| ACTION ITEM |
From the data below, retype exactly the lines starting with the one that contains "The computing device" and ending with the one that contains "Embodiments of the", both included.

| DATASET EXCERPTS |
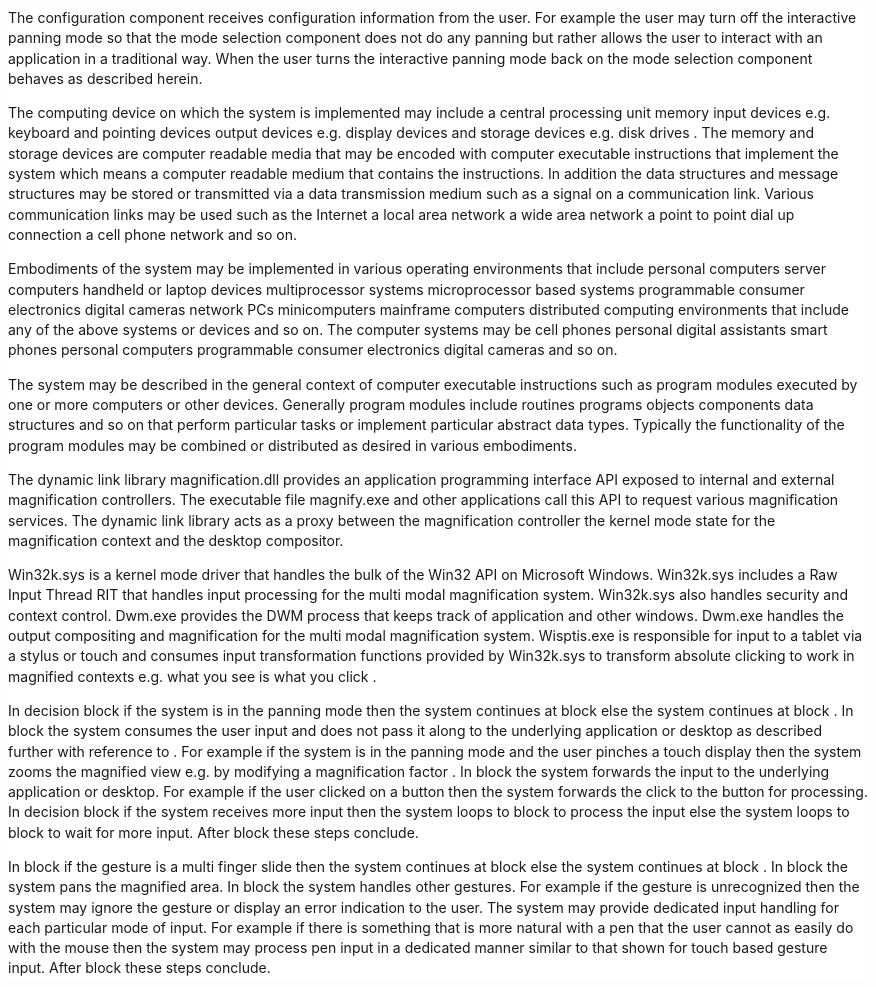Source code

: The configuration component receives configuration information from the user. For example the user may turn off the interactive panning mode so that the mode selection component does not do any panning but rather allows the user to interact with an application in a traditional way. When the user turns the interactive panning mode back on the mode selection component behaves as described herein.

The computing device on which the system is implemented may include a central processing unit memory input devices e.g. keyboard and pointing devices output devices e.g. display devices and storage devices e.g. disk drives . The memory and storage devices are computer readable media that may be encoded with computer executable instructions that implement the system which means a computer readable medium that contains the instructions. In addition the data structures and message structures may be stored or transmitted via a data transmission medium such as a signal on a communication link. Various communication links may be used such as the Internet a local area network a wide area network a point to point dial up connection a cell phone network and so on.

Embodiments of the system may be implemented in various operating environments that include personal computers server computers handheld or laptop devices multiprocessor systems microprocessor based systems programmable consumer electronics digital cameras network PCs minicomputers mainframe computers distributed computing environments that include any of the above systems or devices and so on. The computer systems may be cell phones personal digital assistants smart phones personal computers programmable consumer electronics digital cameras and so on.

The system may be described in the general context of computer executable instructions such as program modules executed by one or more computers or other devices. Generally program modules include routines programs objects components data structures and so on that perform particular tasks or implement particular abstract data types. Typically the functionality of the program modules may be combined or distributed as desired in various embodiments.

The dynamic link library magnification.dll provides an application programming interface API exposed to internal and external magnification controllers. The executable file magnify.exe and other applications call this API to request various magnification services. The dynamic link library acts as a proxy between the magnification controller the kernel mode state for the magnification context and the desktop compositor.

Win32k.sys is a kernel mode driver that handles the bulk of the Win32 API on Microsoft Windows. Win32k.sys includes a Raw Input Thread RIT that handles input processing for the multi modal magnification system. Win32k.sys also handles security and context control. Dwm.exe provides the DWM process that keeps track of application and other windows. Dwm.exe handles the output compositing and magnification for the multi modal magnification system. Wisptis.exe is responsible for input to a tablet via a stylus or touch and consumes input transformation functions provided by Win32k.sys to transform absolute clicking to work in magnified contexts e.g. what you see is what you click .

In decision block if the system is in the panning mode then the system continues at block else the system continues at block . In block the system consumes the user input and does not pass it along to the underlying application or desktop as described further with reference to . For example if the system is in the panning mode and the user pinches a touch display then the system zooms the magnified view e.g. by modifying a magnification factor . In block the system forwards the input to the underlying application or desktop. For example if the user clicked on a button then the system forwards the click to the button for processing. In decision block if the system receives more input then the system loops to block to process the input else the system loops to block to wait for more input. After block these steps conclude.

In block if the gesture is a multi finger slide then the system continues at block else the system continues at block . In block the system pans the magnified area. In block the system handles other gestures. For example if the gesture is unrecognized then the system may ignore the gesture or display an error indication to the user. The system may provide dedicated input handling for each particular mode of input. For example if there is something that is more natural with a pen that the user cannot as easily do with the mouse then the system may process pen input in a dedicated manner similar to that shown for touch based gesture input. After block these steps conclude.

| YOUR RESPONSE |
The computing device on which the system is implemented may include a central processing unit memory input devices e.g. keyboard and pointing devices output devices e.g. display devices and storage devices e.g. disk drives . The memory and storage devices are computer readable media that may be encoded with computer executable instructions that implement the system which means a computer readable medium that contains the instructions. In addition the data structures and message structures may be stored or transmitted via a data transmission medium such as a signal on a communication link. Various communication links may be used such as the Internet a local area network a wide area network a point to point dial up connection a cell phone network and so on.

Embodiments of the system may be implemented in various operating environments that include personal computers server computers handheld or laptop devices multiprocessor systems microprocessor based systems programmable consumer electronics digital cameras network PCs minicomputers mainframe computers distributed computing environments that include any of the above systems or devices and so on. The computer systems may be cell phones personal digital assistants smart phones personal computers programmable consumer electronics digital cameras and so on.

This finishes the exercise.